The business of experience
The silver economy is not only about selling products or services to older adults, but also about opening up space for them to undertake. Berumen explains it clearly: “In Japan, programs were promoted for older adults to start and develop new businesses. In Mexico we must follow that example. People over 60 can also start businesses.”
In the country, the majority of retirees remain active, although they face obstacles in accessing credit or financing. “Less than 10% of pensioners have access to credit, although this figure grows as more institutions enter the silver market,” says the manager.
Your company has proven that this sector is one of the most responsible with its finances. “They take care of their credit because they value it. Their ability to pay is based on a secure income: the pension,” he comments. The challenge, he warns, does not end with access to resources. It is considered essential to combine financial inclusion with technological education and redesign services to adapt them to their conditions. “The great challenge is to create agile, reliable and easy-to-use financial products, accompanied by financial education,” he emphasizes.
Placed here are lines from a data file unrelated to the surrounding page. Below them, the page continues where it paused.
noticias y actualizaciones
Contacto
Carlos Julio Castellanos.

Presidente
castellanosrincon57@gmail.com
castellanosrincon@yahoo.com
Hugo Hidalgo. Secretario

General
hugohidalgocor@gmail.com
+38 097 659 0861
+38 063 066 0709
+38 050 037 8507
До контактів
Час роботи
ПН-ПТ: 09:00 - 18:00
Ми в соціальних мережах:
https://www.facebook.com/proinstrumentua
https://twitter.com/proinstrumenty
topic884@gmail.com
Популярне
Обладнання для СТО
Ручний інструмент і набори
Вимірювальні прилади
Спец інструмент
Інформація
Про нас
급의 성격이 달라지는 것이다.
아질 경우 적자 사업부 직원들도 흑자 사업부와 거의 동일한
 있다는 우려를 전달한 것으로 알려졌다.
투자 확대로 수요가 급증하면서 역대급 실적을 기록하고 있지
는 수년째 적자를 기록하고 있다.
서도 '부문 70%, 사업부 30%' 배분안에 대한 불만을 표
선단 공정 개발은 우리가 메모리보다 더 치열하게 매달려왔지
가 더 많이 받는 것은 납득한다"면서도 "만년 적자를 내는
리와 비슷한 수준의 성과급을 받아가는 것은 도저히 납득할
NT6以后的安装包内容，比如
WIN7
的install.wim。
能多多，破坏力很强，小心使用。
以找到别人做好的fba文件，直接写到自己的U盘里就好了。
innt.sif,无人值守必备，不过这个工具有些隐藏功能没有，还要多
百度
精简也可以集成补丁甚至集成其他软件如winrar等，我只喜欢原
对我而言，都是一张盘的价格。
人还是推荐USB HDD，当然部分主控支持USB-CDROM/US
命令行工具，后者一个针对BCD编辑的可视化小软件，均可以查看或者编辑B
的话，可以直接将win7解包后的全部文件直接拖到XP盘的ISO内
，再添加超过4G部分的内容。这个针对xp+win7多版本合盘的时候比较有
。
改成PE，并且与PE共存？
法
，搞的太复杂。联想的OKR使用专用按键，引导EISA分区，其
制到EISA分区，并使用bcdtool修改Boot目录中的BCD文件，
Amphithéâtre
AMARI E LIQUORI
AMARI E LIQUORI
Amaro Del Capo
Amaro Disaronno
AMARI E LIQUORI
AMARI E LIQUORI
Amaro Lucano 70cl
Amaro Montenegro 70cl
Among those who lead the way is Luis Garza Hoth, founder of Gray-haired. At 72 years old, he heads a network that promotes entrepreneurship for people over 50. “When I went to the Ministry of Economy to ask what programs they have for us, they told me ‘all’ and ‘none’. That’s how Entrecanos was born.”
Since then, it organizes awards for senior entrepreneurs and prepares the first Silver Economy Summit in Mexico, scheduled for October 2026 in Guadalajara, with the support of ITESO and Tec de Monterrey, from which it hopes that the roadmap will emerge. But even in that he has faced government disinterest.
Garza Hoth retired in 2015 and decided to create his own job. “At 45 you already retire early. If there is no job, you have to invent one.” Their story is repeated in thousands of Mexicans who seek to reinvent themselves in the face of a system that expels them. “Don’t rate me based on my age, measure my ability,” he asks insistently.
In Mexico, starting a business after age 65 is still an exception. Only 0.4% of business founders belong to this group. Three out of 4 run micro or small businesses with less than 10 employees and annual turnover of less than 20 million pesos. For nine out of 10, their business represents a second source of income or complementary income.
Age, far from being an obstacle, becomes an asset. According to the Entrepreneurship Radiography 2024 of the ASEM (Association of Entrepreneurs of Mexico), 48% of entrepreneurs over 65 years of age identified a business opportunity as the main reason for founding their company, almost double the national average. Their work experience allows them to detect opportunities, reduce risks and respond judiciously to market challenges.
Garza Hoth assures that Mexico could learn from Japan, where retirees advise young entrepreneurs, or from Germany, which is already asking its pensioners to return to work. “We also need young people to take the time to teach us certain digital tools and technologies that allow us to stay active,” he says.
The digital lag remains an obstacle. Six out of 10 adults do not know how to sell online and only 41% use digital management tools, compared to 68% nationally. Closing this gap will be key so that senior entrepreneurship stops being an exception and consolidates itself as a new economic force, warns ASEM.
“There is not enough replacement generation. If we do not integrate the elderly, there will be no hands or income to sustain the country,” warns Garza Hoth. He remembers an image that has haunted him since he saw it on a news broadcast: a teacher in Centla, Tabasco, walked the streets with a loudspeaker to invite children to enroll in her school. There were no students.